Справедливости ради надо признать, что у этой истории были и другие, более светлые последствия. Шумиха, поднятая разоблачением страшных смертоубийств, привела к тому, что английский парламент учредил специальную комиссию. И комиссия эта с 1829 по 1832 гг. тщательно изучала состояние анатомических дел в Англии. Читали и совещались, слушали и говорили: "Нет уж, пааазвольте", после чего всё-таки приняли так называемый "Анатомический акт", который запрещал вскрывать тела преступников в качестве наказания после казни. А заодно и разрешал медицинским школам пользоваться трупами для анатомических целей (разумеется, с соблюдением всех необходимых правил).

5b581976ee9e2.jpg

Восковая фигура Роберта Нокса в музее Королевского колледжа хирургов Эдинбурга

После принятия этого акта популярность лекций Роберта Нокса сильно упала, на место в медицинской школе университета надеяться ему не приходилось, а публика всё еще продолжала травить пресловутого лекаря. Да, Бёрк поклялся на суде, что анатом ничего не знал о происхождении трупов, но общественность клятвам убийцы, видимо, не очень доверяла (может, людям не верилось, что такой хитроумный способ умерщвления жертв мог зародиться в головах немедиков). В любом случае по улицам Эдинбурга еще долго бродил популярный и грубоватый стишок:
Burke"sthebutcher, Hare"sthethief,
Knoxtheboythatbuysthebeef.

В переводе что-то вроде:
Бёрк – мясник, а Хэр – тот вор,
С ними скупщик тушек Нокс.


5b58198dd40a4.jpg

Воздаяние жестокости. Уильям Хогарт


Однако история анатомических убийств Бёрка и Хэра оставила после себя не только "Анатомический акт", "очеловеченную" Бёрком книгу и чёрный стишок. Еще было слово. С этих багряных пор английский язык обзаводится глаголом "toburke", что означает "убить; задушить, не оставляя следов на теле" (или в переносном смысле – "замять дело, разделаться с чем-то по-тихому").

Случай Бёрка и Хэра в очередной раз прекрасно демонстрирует, что языку всё равно, политик вы или простой человек (ТМ), святой или грешник, благодетель или убийца.
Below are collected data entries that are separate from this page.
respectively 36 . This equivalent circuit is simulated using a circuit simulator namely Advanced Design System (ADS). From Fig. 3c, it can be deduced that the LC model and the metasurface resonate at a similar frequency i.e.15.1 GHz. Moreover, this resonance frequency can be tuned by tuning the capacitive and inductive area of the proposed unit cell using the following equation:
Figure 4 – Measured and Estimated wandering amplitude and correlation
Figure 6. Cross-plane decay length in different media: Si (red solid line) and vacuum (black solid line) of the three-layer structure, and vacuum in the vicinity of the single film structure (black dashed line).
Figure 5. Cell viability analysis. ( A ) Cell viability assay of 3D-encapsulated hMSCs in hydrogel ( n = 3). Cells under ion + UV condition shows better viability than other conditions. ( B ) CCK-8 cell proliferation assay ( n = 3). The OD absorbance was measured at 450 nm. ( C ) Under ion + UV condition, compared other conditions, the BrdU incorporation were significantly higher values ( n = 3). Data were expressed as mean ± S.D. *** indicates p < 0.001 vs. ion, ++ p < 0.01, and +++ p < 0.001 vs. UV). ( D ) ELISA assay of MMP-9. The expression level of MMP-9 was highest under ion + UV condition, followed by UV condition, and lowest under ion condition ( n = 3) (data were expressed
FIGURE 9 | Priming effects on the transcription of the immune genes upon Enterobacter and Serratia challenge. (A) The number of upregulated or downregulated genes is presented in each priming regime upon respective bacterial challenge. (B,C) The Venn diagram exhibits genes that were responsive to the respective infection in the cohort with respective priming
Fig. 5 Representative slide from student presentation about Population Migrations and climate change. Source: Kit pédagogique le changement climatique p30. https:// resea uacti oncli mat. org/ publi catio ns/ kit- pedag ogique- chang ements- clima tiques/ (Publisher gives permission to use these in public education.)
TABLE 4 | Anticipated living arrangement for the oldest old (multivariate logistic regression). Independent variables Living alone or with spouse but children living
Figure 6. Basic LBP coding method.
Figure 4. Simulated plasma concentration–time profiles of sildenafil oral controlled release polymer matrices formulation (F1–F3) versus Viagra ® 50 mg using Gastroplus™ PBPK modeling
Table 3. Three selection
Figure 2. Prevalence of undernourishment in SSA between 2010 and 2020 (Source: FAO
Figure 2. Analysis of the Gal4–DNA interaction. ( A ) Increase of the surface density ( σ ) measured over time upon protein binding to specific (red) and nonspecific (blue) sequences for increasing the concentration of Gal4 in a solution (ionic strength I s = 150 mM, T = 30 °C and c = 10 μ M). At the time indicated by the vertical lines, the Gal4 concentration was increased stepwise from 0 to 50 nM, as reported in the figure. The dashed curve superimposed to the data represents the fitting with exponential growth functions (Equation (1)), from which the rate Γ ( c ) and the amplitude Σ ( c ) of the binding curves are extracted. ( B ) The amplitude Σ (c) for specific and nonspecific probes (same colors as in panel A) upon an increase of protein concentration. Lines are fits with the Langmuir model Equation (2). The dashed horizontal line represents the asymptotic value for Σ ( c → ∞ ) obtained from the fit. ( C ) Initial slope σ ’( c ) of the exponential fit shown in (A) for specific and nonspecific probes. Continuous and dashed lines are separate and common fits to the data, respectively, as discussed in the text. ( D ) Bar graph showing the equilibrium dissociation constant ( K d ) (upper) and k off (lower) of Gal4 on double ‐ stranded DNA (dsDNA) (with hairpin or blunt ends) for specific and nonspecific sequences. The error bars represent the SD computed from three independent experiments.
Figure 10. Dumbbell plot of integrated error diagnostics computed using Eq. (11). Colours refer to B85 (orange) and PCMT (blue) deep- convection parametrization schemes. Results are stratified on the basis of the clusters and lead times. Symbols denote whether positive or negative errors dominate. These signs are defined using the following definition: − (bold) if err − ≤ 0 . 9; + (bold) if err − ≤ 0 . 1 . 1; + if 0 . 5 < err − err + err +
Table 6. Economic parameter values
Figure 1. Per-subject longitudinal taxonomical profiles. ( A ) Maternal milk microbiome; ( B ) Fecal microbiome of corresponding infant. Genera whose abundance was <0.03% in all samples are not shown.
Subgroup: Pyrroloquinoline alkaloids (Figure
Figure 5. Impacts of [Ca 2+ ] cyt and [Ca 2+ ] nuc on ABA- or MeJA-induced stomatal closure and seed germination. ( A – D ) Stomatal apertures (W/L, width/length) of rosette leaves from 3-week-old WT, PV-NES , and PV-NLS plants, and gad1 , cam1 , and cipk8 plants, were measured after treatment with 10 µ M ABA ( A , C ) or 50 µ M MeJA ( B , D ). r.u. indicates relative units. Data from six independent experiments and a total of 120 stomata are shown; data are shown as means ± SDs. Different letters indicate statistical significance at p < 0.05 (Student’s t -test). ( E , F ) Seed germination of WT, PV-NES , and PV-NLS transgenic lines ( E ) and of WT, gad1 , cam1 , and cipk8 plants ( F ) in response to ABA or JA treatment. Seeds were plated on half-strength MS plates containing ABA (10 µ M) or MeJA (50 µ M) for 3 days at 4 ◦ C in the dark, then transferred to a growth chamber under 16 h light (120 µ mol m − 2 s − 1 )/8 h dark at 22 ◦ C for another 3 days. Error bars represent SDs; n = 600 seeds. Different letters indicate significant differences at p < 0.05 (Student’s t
Если оптимальная концентрация известности ваших поступков выдержана, язык с радостью положит вас в шкафчик, будет холить и лелеять, и бережно сохранит для потомков. Можно даже сказать, что язык делает нас в каком-то смысле бессмертными. Не так эффектно, как книга из дублёной кожи, но всё-таки бессмертными, согласитесь.